→ **Exercise details**
Update the records starting at the line that contains "What is the average value?" and ending at the line that contains "Do SM and 빅히트" by changing "average" to "mean" and leaving everything else unchanged. Give only those lines, and leave the pictures out of your answer.

→ **Task input**
·····
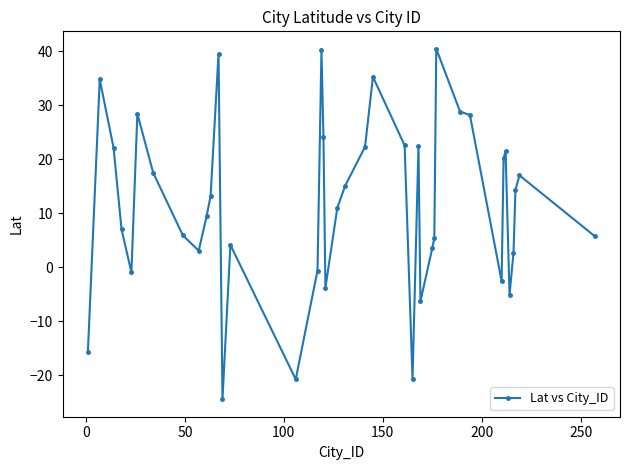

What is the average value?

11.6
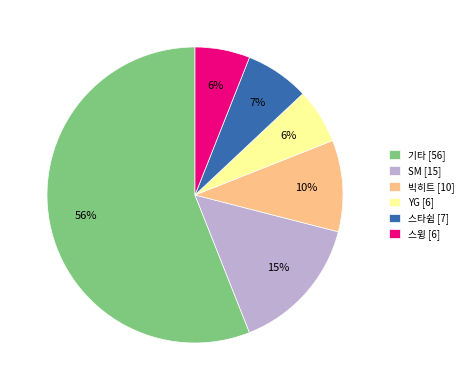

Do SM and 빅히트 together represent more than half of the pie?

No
·····
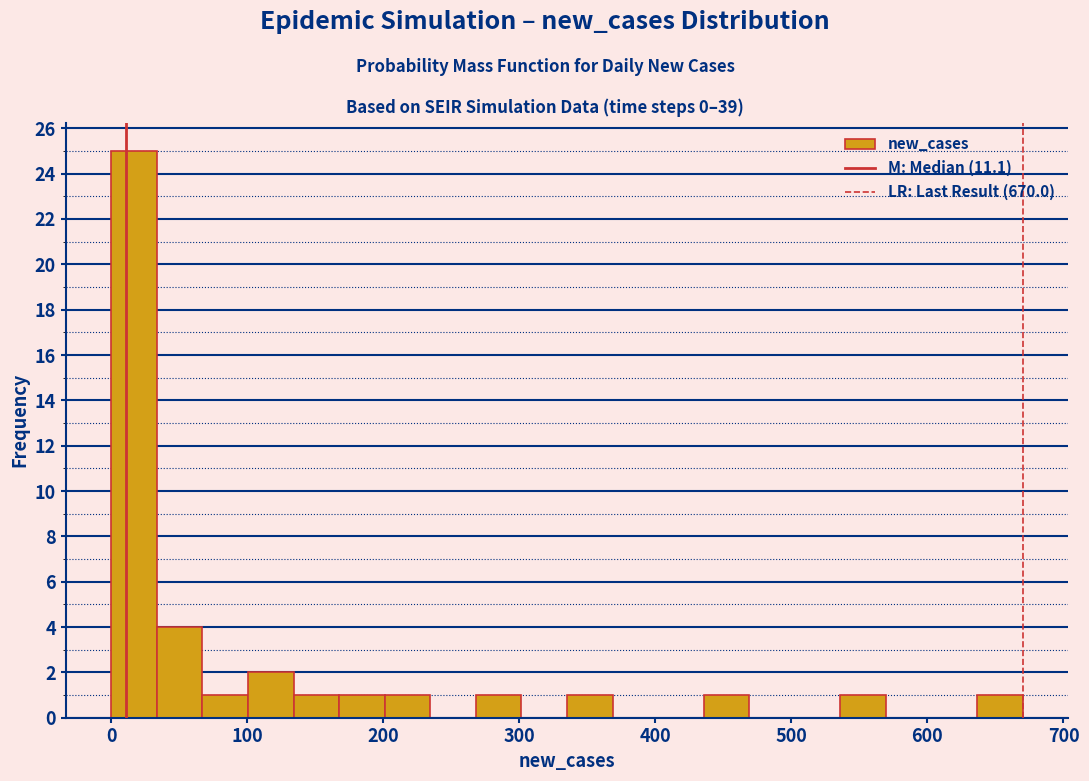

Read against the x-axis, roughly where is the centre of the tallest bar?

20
·····
→ **Reply to the task**
What is the mean value?

11.6

Do SM and 빅히트 together represent more than half of the pie?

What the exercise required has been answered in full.